__Required actions__:
A - Render the following sentence from the passage on AI wingman drones into Spanish: "Typical formations pair one manned fighter with three to five CCAs."
B - Carry the passage on AI wingman drones forward, beginning after its last sentence.

__Exercise text__:

◆ ◆ ◆

A CCA is an autonomous drone designed to fly alongside manned fighter jets as an AI-controlled wingman. Unlike traditional remotely piloted drones like the MQ-9 Reaper, CCAs make real-time tactical decisions using onboard AI while a human pilot in a nearby manned fighter provides strategic oversight. The U.S. Air Force selected Anduril Industries and General Atomics to develop the first operational CCAs at a target cost of $20-30 million each, with over 1,000 planned for the fleet.
How does loyal wingman technology work?
Loyal wingman technology uses a layered autonomy architecture where a human pilot in a manned fighter issues high-level commands to one or more autonomous drones via secure, jam-resistant datalinks. The drones' onboard AI translates these commands into specific maneuvers, sensor operations, and weapons employment at machine speed. If communications are jammed or lost, the drones revert to pre-programmed autonomous behaviors such as continuing the mission or returning to a rally point. Typical formations pair one manned fighter with three to five CCAs.
Can AI fly fighter jets better than human pilots?
In specific tasks, yes. DARPA's ACE program demonstrated AI performing basic fighter maneuvers in a modified F-16 (X-62A VISTA) at Edwards Air Force Base, with the AI excelling at optimizing physics-based maneuvers with superhuman reaction times. However, AI currently lacks the creative decision-making, strategic deception, and ethical judgment that experienced human pilots provide. The current military approach combines AI tactical execution speed with human strategic oversight — not full replacement.

◆ ◆ ◆

__Data to examine__:
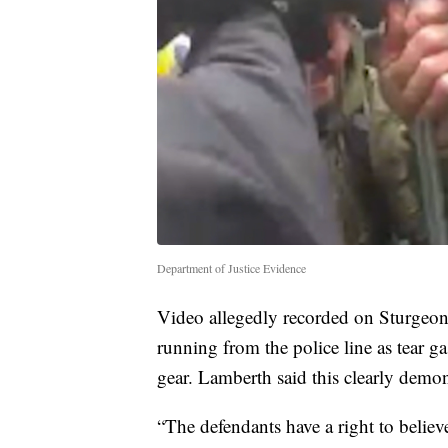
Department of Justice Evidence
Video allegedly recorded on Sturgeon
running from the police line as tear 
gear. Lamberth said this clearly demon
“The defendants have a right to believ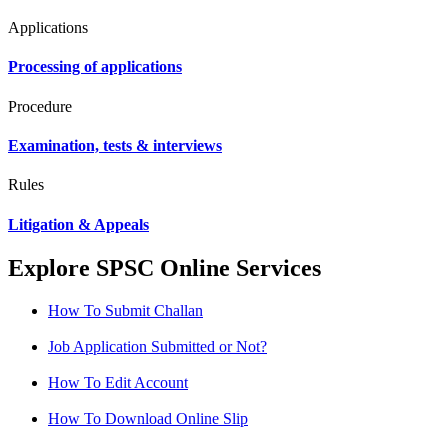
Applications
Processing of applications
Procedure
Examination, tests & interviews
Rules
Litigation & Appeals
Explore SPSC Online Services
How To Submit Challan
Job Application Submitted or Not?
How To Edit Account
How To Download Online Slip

◆ ◆ ◆

__Your written answers__:
A - Las formaciones típicas combinan un caza tripulado con entre tres y cinco CCA.

B -
How much does a CCA drone cost compared to an F-35?
The USAF targets a CCA unit cost of $20-30 million, compared to approximately $110 million for an F-35A. This makes CCAs roughly one-third the cost of a manned fifth-generation fighter. The lower cost enables the 'attritable' concept — commanders can accept CCA losses in combat without the strategic and financial consequences of losing expensive manned fighters and the trained pilots who take years and millions of dollars to develop.
When will CCA loyal wingman drones be used in combat?
The USAF's Increment 1 CCAs from Anduril and General Atomics are expected to reach initial operational capability by 2028-2029, with full-scale integration alongside the F-47 sixth-generation fighter in the early 2030s. However, precursor concepts are already being used: Israel has deployed autonomous loitering munitions like the IAI Harop to suppress Iranian air defenses ahead of manned F-35I strikes, demonstrating early-stage manned-unmanned teaming in actual combat operations during the current conflict.